THE FAMILY AND LAW SERIES

QUICK FACTS!

DO YOU KNOW OF THE FDPA?

AN OVERVIEW OF THE FAMILY AND DEPENDANTS PROVISION ACT 1990

The Family Dependants Provisions Act (FDPA 1990) is “An Act which empowers the Court to make provision out of the estate of a deceased person for the spouse, child, child of the family or dependant of that person and for matters connected therewith.”

In Guyana, a person is free to give their estate to anyone they choose. However, in some cases, the deceased’s will or application of intestacy laws may fail to make reasonable financial provisions for some of the dependents of the deceased. To this end, the FDPA is a statute empowered by Parliament to alter the deceased’s estate to make an order for reasonable financial provision for specific categories of persons.

————————

In the overview of the Family and Dependants Provision Act above, condense the paragraph beginning "In Guyana, a person is free" into two sentences that keep its main facts.

_PROVIDED INFORMATION_
————————

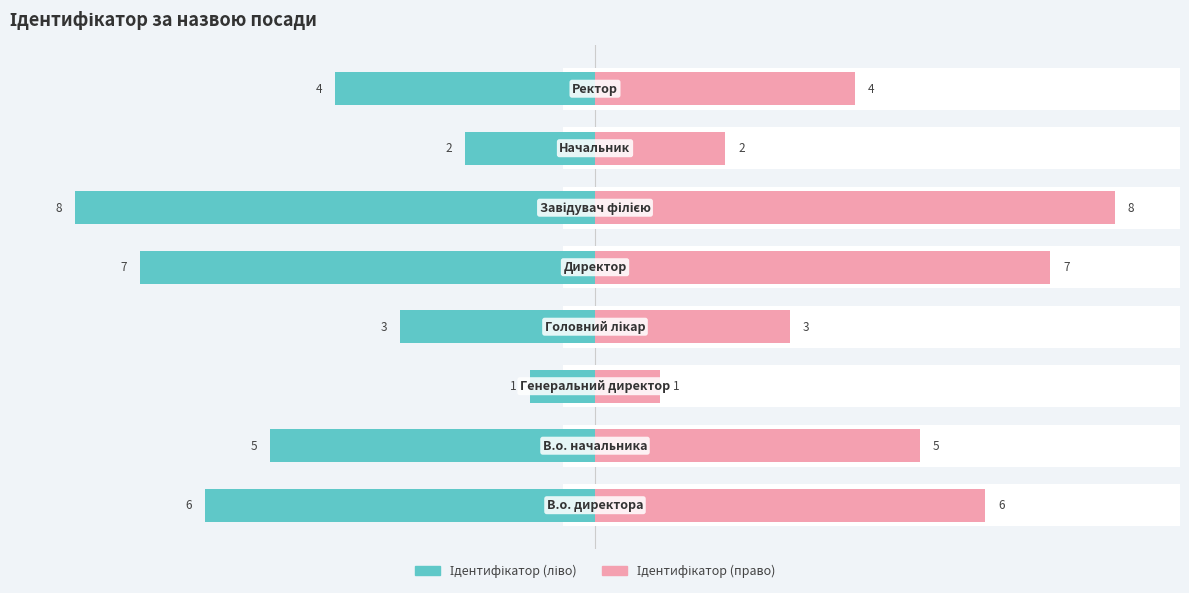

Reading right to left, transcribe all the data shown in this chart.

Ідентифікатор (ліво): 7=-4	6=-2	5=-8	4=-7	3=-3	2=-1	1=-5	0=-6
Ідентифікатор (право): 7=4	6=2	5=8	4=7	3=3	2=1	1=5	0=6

————————

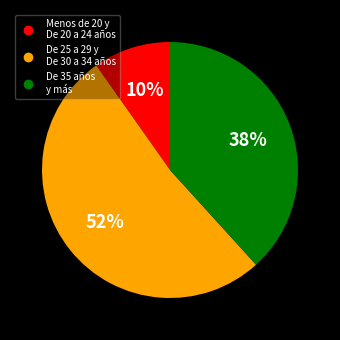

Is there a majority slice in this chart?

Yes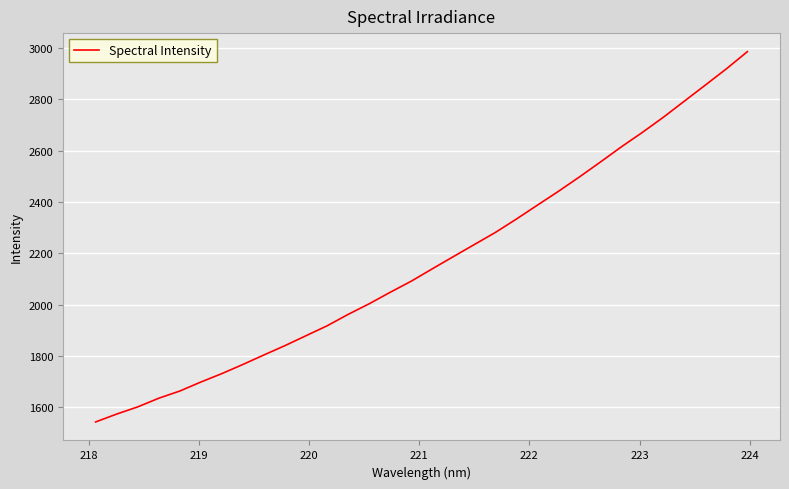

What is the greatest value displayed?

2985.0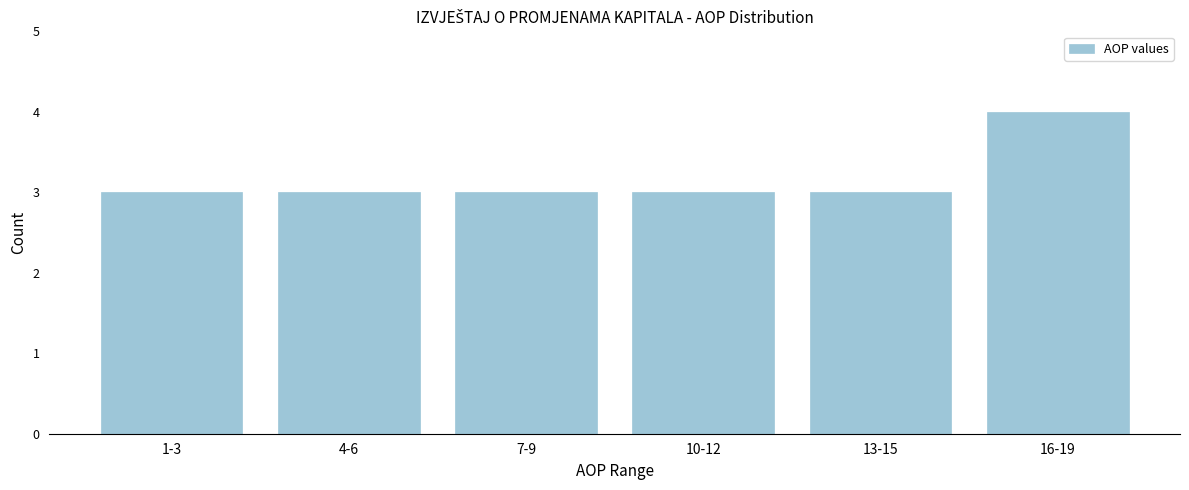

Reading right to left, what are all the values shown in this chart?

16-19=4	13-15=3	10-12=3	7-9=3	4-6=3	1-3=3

————————

_RESULT OF THE TASK_
In Guyana, a person may leave their estate to anyone, but a will or the intestacy laws can fail to make reasonable financial provision for some of the deceased's dependents. For this reason, the FDPA is a statute empowered by Parliament to alter the estate and order reasonable financial provision for specific categories of persons.